Psuedo Code for Oversampling

Here is an example pseudo code to oversample a 12-bit ADC to become a 16-bit ADC.

Here are the definitions. NUM_OF_SAMPLES are the number of samples required to get a 16-bit resolution from a 12-bit. BIT_SHIFT_DIV means bit division by 256 to get the average of the result. Hence, you are really averaging the result.

					#define NUM_OF_SAMPLES		256
#define BIT_SHIFT_DIV		4

Here are the variables used—a 16-bit result_12V variable for the resulting value. An int_dec counter is initialized to 256. And a long 32-bit variable accumator_12V to act as an accumulator to hold the values while averaging.

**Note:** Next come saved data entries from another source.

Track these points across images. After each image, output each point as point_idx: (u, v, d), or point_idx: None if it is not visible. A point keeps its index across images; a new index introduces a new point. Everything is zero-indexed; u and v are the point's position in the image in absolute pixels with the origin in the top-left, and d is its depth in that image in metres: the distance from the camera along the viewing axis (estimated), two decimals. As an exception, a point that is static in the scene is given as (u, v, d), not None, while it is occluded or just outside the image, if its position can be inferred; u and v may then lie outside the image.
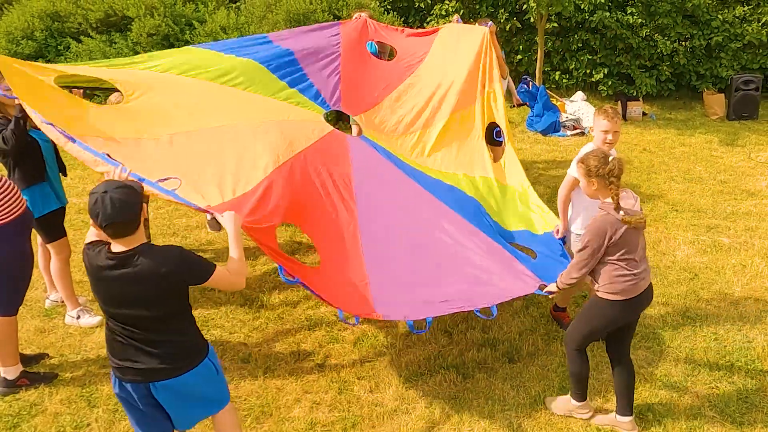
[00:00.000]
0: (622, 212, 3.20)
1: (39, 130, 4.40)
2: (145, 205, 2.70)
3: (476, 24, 6.09)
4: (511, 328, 4.55)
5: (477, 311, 3.67)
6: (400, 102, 5.48)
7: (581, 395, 3.60)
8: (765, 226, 6.12)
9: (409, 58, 5.79)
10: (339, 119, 8.10)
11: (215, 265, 2.78)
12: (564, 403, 3.69)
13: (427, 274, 4.00)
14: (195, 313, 4.73)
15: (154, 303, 2.63)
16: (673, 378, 4.00)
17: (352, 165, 4.55)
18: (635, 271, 3.28)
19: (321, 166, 4.33)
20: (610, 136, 3.88)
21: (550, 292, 3.70)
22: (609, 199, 3.25)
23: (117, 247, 2.62)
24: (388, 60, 6.22)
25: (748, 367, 4.11)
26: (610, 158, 3.24)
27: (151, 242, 2.80)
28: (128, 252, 2.60)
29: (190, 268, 2.70)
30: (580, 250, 3.32)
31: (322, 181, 4.26)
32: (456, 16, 6.52)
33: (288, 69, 5.20)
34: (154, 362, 2.68)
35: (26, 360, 4.19)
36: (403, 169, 4.80)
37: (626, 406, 3.53)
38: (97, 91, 4.11)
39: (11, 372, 3.98)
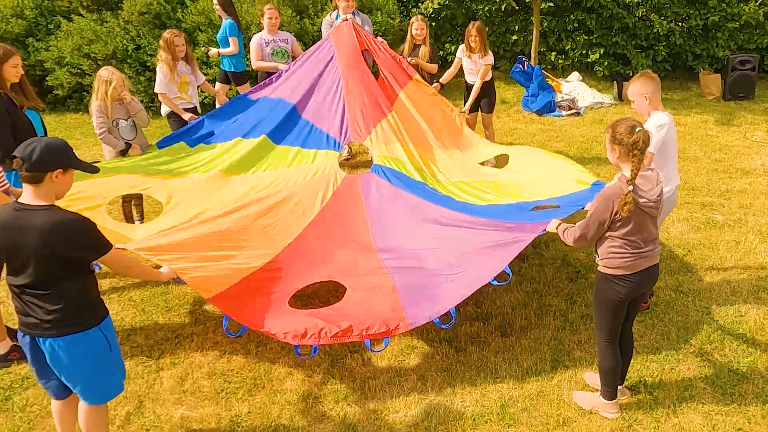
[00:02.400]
0: (630, 188, 3.03)
1: (34, 110, 4.39)
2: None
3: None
4: (504, 302, 4.55)
5: (493, 281, 3.68)
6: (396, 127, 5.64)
7: (612, 393, 3.45)
8: (759, 204, 6.12)
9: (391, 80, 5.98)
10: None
11: (111, 246, 2.86)
12: (592, 400, 3.56)
13: (442, 268, 4.03)
14: (188, 288, 4.78)
15: (41, 261, 2.69)
16: (664, 351, 4.01)
17: (366, 208, 4.83)
18: (635, 251, 3.18)
19: (338, 228, 4.63)
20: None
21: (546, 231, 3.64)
22: (628, 172, 3.09)
23: (26, 198, 2.74)
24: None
25: (740, 340, 4.12)
26: (638, 129, 3.07)
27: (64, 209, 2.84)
28: (33, 206, 2.71)
29: (83, 240, 2.76)
30: (586, 218, 3.21)
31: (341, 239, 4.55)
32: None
33: (293, 127, 5.48)
34: (41, 317, 2.76)
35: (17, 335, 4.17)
36: (414, 190, 4.92)
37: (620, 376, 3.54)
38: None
39: (1, 347, 3.98)
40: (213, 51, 7.41)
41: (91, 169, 3.02)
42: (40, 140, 2.76)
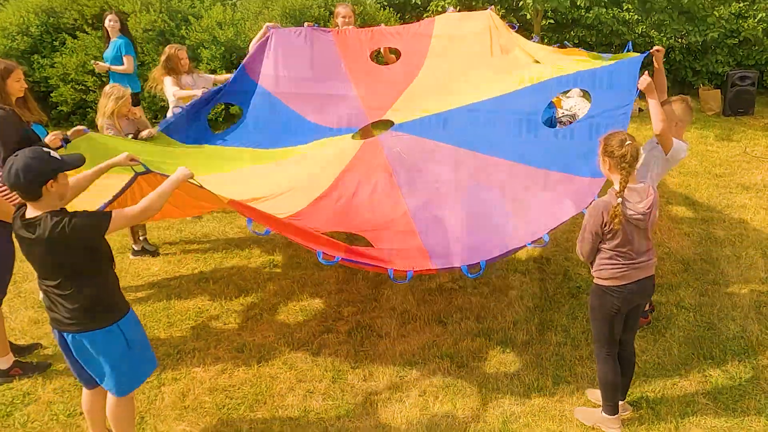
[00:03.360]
0: (619, 200, 3.10)
1: (40, 124, 4.42)
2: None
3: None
4: (505, 317, 4.55)
5: (528, 244, 3.65)
6: (415, 94, 5.55)
7: (613, 408, 3.44)
8: (759, 219, 6.13)
9: (412, 57, 5.87)
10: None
11: (110, 213, 2.91)
12: (593, 416, 3.54)
13: (474, 223, 4.06)
14: (190, 303, 4.81)
15: (55, 263, 2.83)
16: (666, 366, 4.00)
17: (390, 163, 4.83)
18: (627, 262, 3.22)
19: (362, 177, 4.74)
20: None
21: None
22: (617, 184, 3.16)
23: (29, 212, 2.83)
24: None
25: (742, 355, 4.11)
26: (627, 143, 3.16)
27: (64, 209, 2.89)
28: (33, 218, 2.79)
29: (82, 236, 2.82)
30: (581, 231, 3.28)
31: (370, 186, 4.65)
32: (450, 8, 6.46)
33: (305, 133, 5.48)
34: (62, 314, 2.91)
35: (20, 350, 4.18)
36: (437, 137, 4.85)
37: (621, 391, 3.53)
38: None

					// ADC averaging variables
// continuous voltage monitor mode

uint16_t result_12v; 	// Output result from oversampling and
						// averaging 16 samples from the ADC for
						// 14-bit measurement resolution

uint16_t int_dec=NUM_OF_SAMPLES; 	// integrate/decimate counter
						// we post a new result when
						// int_dec = 0

uint32_t accumulator_12v=0L; // heres where we integrate the ADC samples

volatile int result_12v_complete;

And here is the averaging ADC_isr() routine that executes whenever the ADC acquires a value. The accumaltor adds up the values until the number of samples have finished. After that, the result variable will hold the average value which is the accumulator divided by 256 through bit shifting 4 times. Note that adc_val holds the value of the ADC after every conversion.

							void ADC_isr(void)
			accumulator_12v += adc_val;  	// read ADC value and add to running total

		    int_dec--;                       	// update decimation counter

		    if (int_dec == 0) { 				// if zero, then decimate
			    int_dec = NUM_OF_SAMPLES; 	 	// reset counter

			    result_12v = accumulator_12v >> BIT_SHIFT_DIV; 	// Shift to perform the divide operation
			    accumulator_12v = 0L; 			// dump accumulator
			    result_12v_complete = 1;


The result_12V values are cleaner ADC data as well as higher resolution values than what your adc_val holds.


You can upgrade almost any type of ADC from a microcontroller to have a higher resolution and a cleaner noise-free output. This is through writing firmware for oversampling and averaging the ADC data.